Poster 13: Early Diagnosis of Mitochondrial Dysfunction in Huntington's Disease In Vivo (original) (raw)

Neurotherapeutics, 2009

Abstract

ABSTRACT Mitochondria are central to normal cell function, and their dysfunction underlies a wide variety of diseases, such as diabetes (insulin resistance), aging, and both cardiovascular and neurodegenerative diseases. Herein we show new approaches and results that help to identify the mitochondrial changes unique to Huntington's disease that occur well before the onset of symptoms. New optical and magnetic resonance spectroscopic techniques provide for non-invasive, in vivo diagnosis of mitochondrial dysfunction in muscle without the need for a surgical biopsy. These methods reveal changes in mitochondria a decade or more prior to the onset of symptoms. We have found a significant decrease in mitochondrial efficiency in presymptomatic subjects (n = 4, mean age 38 years) versus control subjects (n = 11, mean age 38 years).

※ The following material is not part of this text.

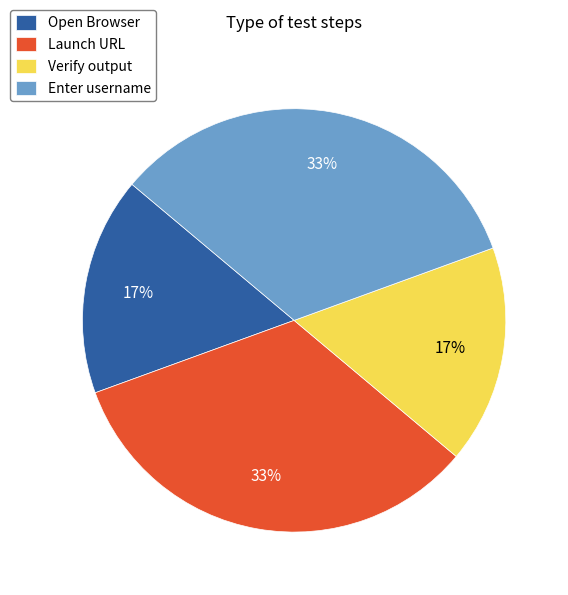

To the nearest percent, what percentage of the pie is Open Browser?

17%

A continued decrease is evident in symptomatic individuals (n = 3, mean age 53 years), but not yet statistically significant relative to the presymptomatic individuals. Accompanying this loss of mitochondrial efficiency is a corresponding increase in the contribution of non-mitochondrial ATP synthesis from 8% to 23% in the HD individuals. Thus, we have found a substantial reorganization of cellular metabolism in subjects presymptomatic for HD, and this reorganization of cellular energetics continues in the symptomatic individuals. These changes are compared to other disease states to identify the biomarkers reflective of mitochondrial changes that are unique to Huntington's disease. For example, the trade-off between mitochondrial inefficiency and increased glycolysis with stable [ATP] are unique to presymptomatic HD. Identification of biomarkers of HD well before the onset of symptoms provides the opportunity to test interventions that may reverse these dysfunctions and forestall irreversible mitochondrial changes. Thus, innovative noninvasive methods provide new insight into the early cellular changes in HD and provide the opportunity for intervention that may stall the onset of symptoms.